══ DATA LISTING
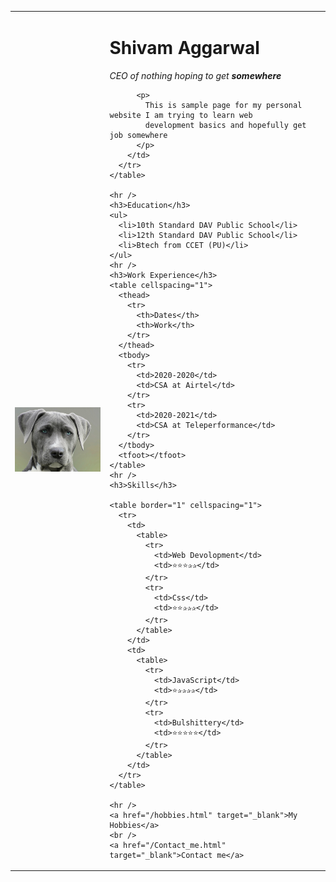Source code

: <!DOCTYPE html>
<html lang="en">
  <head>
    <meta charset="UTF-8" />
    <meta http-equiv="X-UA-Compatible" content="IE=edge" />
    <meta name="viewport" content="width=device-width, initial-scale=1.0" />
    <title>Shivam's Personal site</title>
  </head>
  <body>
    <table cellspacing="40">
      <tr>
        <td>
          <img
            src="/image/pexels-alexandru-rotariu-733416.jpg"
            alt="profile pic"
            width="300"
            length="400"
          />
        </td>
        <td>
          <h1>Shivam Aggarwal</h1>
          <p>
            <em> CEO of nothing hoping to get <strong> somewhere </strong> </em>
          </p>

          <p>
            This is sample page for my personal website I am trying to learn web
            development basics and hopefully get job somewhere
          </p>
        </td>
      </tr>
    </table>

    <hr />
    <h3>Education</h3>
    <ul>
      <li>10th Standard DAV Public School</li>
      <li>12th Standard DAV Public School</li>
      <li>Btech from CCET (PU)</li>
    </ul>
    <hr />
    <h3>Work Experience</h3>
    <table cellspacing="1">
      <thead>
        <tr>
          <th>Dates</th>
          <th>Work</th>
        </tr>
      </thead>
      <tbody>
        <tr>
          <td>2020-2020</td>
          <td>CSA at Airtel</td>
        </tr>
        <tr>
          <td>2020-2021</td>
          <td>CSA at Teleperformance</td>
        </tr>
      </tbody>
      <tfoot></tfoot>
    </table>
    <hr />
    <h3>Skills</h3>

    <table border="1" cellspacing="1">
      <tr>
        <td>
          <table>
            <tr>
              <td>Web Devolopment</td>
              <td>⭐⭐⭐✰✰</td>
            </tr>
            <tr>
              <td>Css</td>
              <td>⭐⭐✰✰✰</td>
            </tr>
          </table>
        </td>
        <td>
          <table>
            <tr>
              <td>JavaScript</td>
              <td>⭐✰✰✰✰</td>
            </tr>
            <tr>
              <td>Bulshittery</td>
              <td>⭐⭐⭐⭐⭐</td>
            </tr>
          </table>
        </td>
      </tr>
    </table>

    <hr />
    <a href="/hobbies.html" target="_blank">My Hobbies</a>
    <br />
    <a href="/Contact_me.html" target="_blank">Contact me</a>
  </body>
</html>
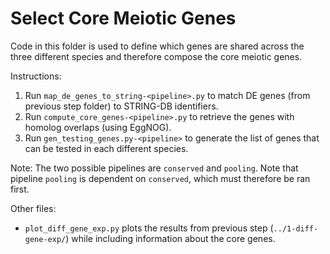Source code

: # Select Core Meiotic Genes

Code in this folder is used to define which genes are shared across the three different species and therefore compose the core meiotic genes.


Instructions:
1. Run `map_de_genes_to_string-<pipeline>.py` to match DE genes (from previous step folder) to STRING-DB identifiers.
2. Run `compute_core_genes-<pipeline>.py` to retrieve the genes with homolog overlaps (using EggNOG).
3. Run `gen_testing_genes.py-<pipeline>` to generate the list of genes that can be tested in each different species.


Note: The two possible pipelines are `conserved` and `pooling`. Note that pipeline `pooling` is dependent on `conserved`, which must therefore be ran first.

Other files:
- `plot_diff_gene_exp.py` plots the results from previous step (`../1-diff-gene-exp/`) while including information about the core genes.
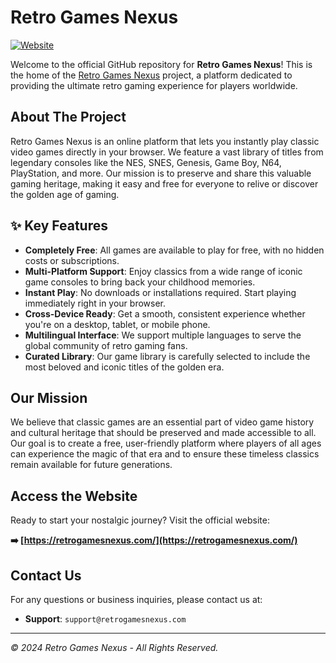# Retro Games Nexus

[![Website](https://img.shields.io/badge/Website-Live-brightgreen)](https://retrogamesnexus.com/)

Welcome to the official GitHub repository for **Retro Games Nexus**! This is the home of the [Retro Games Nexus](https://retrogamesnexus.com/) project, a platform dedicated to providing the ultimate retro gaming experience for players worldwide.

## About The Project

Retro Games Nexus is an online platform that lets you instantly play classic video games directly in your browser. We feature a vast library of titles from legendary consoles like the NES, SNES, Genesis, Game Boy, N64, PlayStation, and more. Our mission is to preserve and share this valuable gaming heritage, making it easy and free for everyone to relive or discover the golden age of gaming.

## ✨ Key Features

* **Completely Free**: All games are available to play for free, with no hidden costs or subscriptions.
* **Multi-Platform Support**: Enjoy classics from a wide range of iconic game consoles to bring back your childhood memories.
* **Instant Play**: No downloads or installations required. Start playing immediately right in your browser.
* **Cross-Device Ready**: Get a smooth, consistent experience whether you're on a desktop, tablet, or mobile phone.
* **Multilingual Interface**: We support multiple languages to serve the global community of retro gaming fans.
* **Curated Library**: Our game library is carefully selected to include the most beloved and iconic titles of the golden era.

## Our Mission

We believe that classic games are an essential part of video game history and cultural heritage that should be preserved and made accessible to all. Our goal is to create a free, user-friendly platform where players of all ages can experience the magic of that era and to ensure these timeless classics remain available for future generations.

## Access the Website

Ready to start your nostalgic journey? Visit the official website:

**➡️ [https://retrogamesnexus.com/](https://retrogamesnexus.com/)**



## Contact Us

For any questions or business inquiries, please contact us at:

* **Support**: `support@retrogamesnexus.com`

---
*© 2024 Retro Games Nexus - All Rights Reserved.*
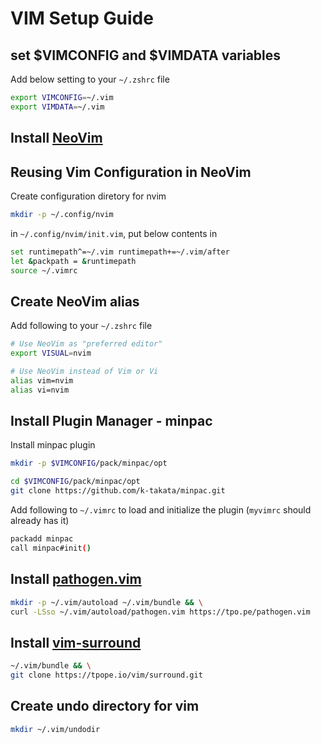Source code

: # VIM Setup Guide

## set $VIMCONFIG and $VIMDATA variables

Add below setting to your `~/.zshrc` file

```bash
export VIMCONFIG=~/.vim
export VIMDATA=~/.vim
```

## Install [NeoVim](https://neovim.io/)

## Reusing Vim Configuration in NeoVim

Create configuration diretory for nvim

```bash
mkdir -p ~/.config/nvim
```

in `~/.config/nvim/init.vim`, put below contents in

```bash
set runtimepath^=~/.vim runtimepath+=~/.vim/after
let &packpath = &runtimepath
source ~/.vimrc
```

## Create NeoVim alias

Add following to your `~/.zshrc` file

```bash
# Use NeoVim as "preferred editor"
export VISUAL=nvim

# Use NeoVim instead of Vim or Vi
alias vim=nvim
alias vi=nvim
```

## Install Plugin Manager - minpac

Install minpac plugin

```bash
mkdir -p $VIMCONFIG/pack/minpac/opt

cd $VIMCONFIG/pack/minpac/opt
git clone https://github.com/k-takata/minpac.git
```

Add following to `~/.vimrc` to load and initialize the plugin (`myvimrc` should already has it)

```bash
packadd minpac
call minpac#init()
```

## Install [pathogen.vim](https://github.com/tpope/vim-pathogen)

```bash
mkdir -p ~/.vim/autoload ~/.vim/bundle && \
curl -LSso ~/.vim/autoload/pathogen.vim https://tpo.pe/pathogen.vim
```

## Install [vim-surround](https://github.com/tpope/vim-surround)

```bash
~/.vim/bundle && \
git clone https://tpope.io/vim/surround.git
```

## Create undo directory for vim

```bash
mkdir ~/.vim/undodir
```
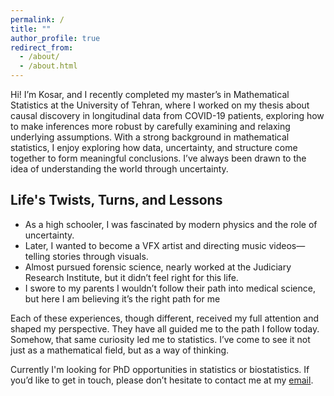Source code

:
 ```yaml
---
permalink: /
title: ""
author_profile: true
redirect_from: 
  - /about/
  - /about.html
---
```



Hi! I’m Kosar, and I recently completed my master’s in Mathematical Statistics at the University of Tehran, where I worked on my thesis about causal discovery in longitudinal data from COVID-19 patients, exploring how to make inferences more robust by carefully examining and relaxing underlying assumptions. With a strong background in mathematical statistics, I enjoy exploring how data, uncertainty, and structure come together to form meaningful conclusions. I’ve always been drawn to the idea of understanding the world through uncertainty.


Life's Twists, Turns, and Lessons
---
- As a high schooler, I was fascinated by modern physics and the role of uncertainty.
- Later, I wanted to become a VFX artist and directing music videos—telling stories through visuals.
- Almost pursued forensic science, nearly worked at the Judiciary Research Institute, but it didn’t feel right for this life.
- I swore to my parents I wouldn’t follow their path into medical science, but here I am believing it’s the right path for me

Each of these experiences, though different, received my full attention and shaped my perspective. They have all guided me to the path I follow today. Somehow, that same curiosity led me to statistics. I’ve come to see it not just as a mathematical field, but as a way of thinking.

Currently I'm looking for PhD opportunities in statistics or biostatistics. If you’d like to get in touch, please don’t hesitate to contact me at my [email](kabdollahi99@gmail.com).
════
-- PROBLEM STATEMENT --
Repeat the records above exactly, without pictures.

-- ANSWER SPACE --
Source code

: <!DOCTYPE html>
<html lang="en">
  <head>
    <meta charset="UTF-8" />
    <meta http-equiv="X-UA-Compatible" content="IE=edge" />
    <meta name="viewport" content="width=device-width, initial-scale=1.0" />
    <title>Shivam's Personal site</title>
  </head>
  <body>
    <table cellspacing="40">
      <tr>
        <td>
          <img
            src="/image/pexels-alexandru-rotariu-733416.jpg"
            alt="profile pic"
            width="300"
            length="400"
          />
        </td>
        <td>
          <h1>Shivam Aggarwal</h1>
          <p>
            <em> CEO of nothing hoping to get <strong> somewhere </strong> </em>
          </p>

          <p>
            This is sample page for my personal website I am trying to learn web
            development basics and hopefully get job somewhere
          </p>
        </td>
      </tr>
    </table>

    <hr />
    <h3>Education</h3>
    <ul>
      <li>10th Standard DAV Public School</li>
      <li>12th Standard DAV Public School</li>
      <li>Btech from CCET (PU)</li>
    </ul>
    <hr />
    <h3>Work Experience</h3>
    <table cellspacing="1">
      <thead>
        <tr>
          <th>Dates</th>
          <th>Work</th>
        </tr>
      </thead>
      <tbody>
        <tr>
          <td>2020-2020</td>
          <td>CSA at Airtel</td>
        </tr>
        <tr>
          <td>2020-2021</td>
          <td>CSA at Teleperformance</td>
        </tr>
      </tbody>
      <tfoot></tfoot>
    </table>
    <hr />
    <h3>Skills</h3>

    <table border="1" cellspacing="1">
      <tr>
        <td>
          <table>
            <tr>
              <td>Web Devolopment</td>
              <td>⭐⭐⭐✰✰</td>
            </tr>
            <tr>
              <td>Css</td>
              <td>⭐⭐✰✰✰</td>
            </tr>
          </table>
        </td>
        <td>
          <table>
            <tr>
              <td>JavaScript</td>
              <td>⭐✰✰✰✰</td>
            </tr>
            <tr>
              <td>Bulshittery</td>
              <td>⭐⭐⭐⭐⭐</td>
            </tr>
          </table>
        </td>
      </tr>
    </table>

    <hr />
    <a href="/hobbies.html" target="_blank">My Hobbies</a>
    <br />
    <a href="/Contact_me.html" target="_blank">Contact me</a>
  </body>
</html>
Source code

: # Select Core Meiotic Genes

Code in this folder is used to define which genes are shared across the three different species and therefore compose the core meiotic genes.


Instructions:
1. Run `map_de_genes_to_string-<pipeline>.py` to match DE genes (from previous step folder) to STRING-DB identifiers.
2. Run `compute_core_genes-<pipeline>.py` to retrieve the genes with homolog overlaps (using EggNOG).
3. Run `gen_testing_genes.py-<pipeline>` to generate the list of genes that can be tested in each different species.


Note: The two possible pipelines are `conserved` and `pooling`. Note that pipeline `pooling` is dependent on `conserved`, which must therefore be ran first.

Other files:
- `plot_diff_gene_exp.py` plots the results from previous step (`../1-diff-gene-exp/`) while including information about the core genes.
# Retro Games Nexus

[![Website](https://img.shields.io/badge/Website-Live-brightgreen)](https://retrogamesnexus.com/)

Welcome to the official GitHub repository for **Retro Games Nexus**! This is the home of the [Retro Games Nexus](https://retrogamesnexus.com/) project, a platform dedicated to providing the ultimate retro gaming experience for players worldwide.

## About The Project

Retro Games Nexus is an online platform that lets you instantly play classic video games directly in your browser. We feature a vast library of titles from legendary consoles like the NES, SNES, Genesis, Game Boy, N64, PlayStation, and more. Our mission is to preserve and share this valuable gaming heritage, making it easy and free for everyone to relive or discover the golden age of gaming.

## ✨ Key Features

* **Completely Free**: All games are available to play for free, with no hidden costs or subscriptions.
* **Multi-Platform Support**: Enjoy classics from a wide range of iconic game consoles to bring back your childhood memories.
* **Instant Play**: No downloads or installations required. Start playing immediately right in your browser.
* **Cross-Device Ready**: Get a smooth, consistent experience whether you're on a desktop, tablet, or mobile phone.
* **Multilingual Interface**: We support multiple languages to serve the global community of retro gaming fans.
* **Curated Library**: Our game library is carefully selected to include the most beloved and iconic titles of the golden era.

## Our Mission

We believe that classic games are an essential part of video game history and cultural heritage that should be preserved and made accessible to all. Our goal is to create a free, user-friendly platform where players of all ages can experience the magic of that era and to ensure these timeless classics remain available for future generations.

## Access the Website

Ready to start your nostalgic journey? Visit the official website:

**➡️ [https://retrogamesnexus.com/](https://retrogamesnexus.com/)**



## Contact Us

For any questions or business inquiries, please contact us at:

* **Support**: `support@retrogamesnexus.com`

---
*© 2024 Retro Games Nexus - All Rights Reserved.*
Source code

: # VIM Setup Guide

## set $VIMCONFIG and $VIMDATA variables

Add below setting to your `~/.zshrc` file

```bash
export VIMCONFIG=~/.vim
export VIMDATA=~/.vim
```

## Install [NeoVim](https://neovim.io/)

## Reusing Vim Configuration in NeoVim

Create configuration diretory for nvim

```bash
mkdir -p ~/.config/nvim
```

in `~/.config/nvim/init.vim`, put below contents in

```bash
set runtimepath^=~/.vim runtimepath+=~/.vim/after
let &packpath = &runtimepath
source ~/.vimrc
```

## Create NeoVim alias

Add following to your `~/.zshrc` file

```bash
# Use NeoVim as "preferred editor"
export VISUAL=nvim

# Use NeoVim instead of Vim or Vi
alias vim=nvim
alias vi=nvim
```

## Install Plugin Manager - minpac

Install minpac plugin

```bash
mkdir -p $VIMCONFIG/pack/minpac/opt

cd $VIMCONFIG/pack/minpac/opt
git clone https://github.com/k-takata/minpac.git
```

Add following to `~/.vimrc` to load and initialize the plugin (`myvimrc` should already has it)

```bash
packadd minpac
call minpac#init()
```

## Install [pathogen.vim](https://github.com/tpope/vim-pathogen)

```bash
mkdir -p ~/.vim/autoload ~/.vim/bundle && \
curl -LSso ~/.vim/autoload/pathogen.vim https://tpo.pe/pathogen.vim
```

## Install [vim-surround](https://github.com/tpope/vim-surround)

```bash
~/.vim/bundle && \
git clone https://tpope.io/vim/surround.git
```

## Create undo directory for vim

```bash
mkdir ~/.vim/undodir
```
Source code

:
 ```yaml
---
permalink: /
title: ""
author_profile: true
redirect_from: 
  - /about/
  - /about.html
---
```



Hi! I’m Kosar, and I recently completed my master’s in Mathematical Statistics at the University of Tehran, where I worked on my thesis about causal discovery in longitudinal data from COVID-19 patients, exploring how to make inferences more robust by carefully examining and relaxing underlying assumptions. With a strong background in mathematical statistics, I enjoy exploring how data, uncertainty, and structure come together to form meaningful conclusions. I’ve always been drawn to the idea of understanding the world through uncertainty.


Life's Twists, Turns, and Lessons
---
- As a high schooler, I was fascinated by modern physics and the role of uncertainty.
- Later, I wanted to become a VFX artist and directing music videos—telling stories through visuals.
- Almost pursued forensic science, nearly worked at the Judiciary Research Institute, but it didn’t feel right for this life.
- I swore to my parents I wouldn’t follow their path into medical science, but here I am believing it’s the right path for me

Each of these experiences, though different, received my full attention and shaped my perspective. They have all guided me to the path I follow today. Somehow, that same curiosity led me to statistics. I’ve come to see it not just as a mathematical field, but as a way of thinking.

Currently I'm looking for PhD opportunities in statistics or biostatistics. If you’d like to get in touch, please don’t hesitate to contact me at my [email](kabdollahi99@gmail.com).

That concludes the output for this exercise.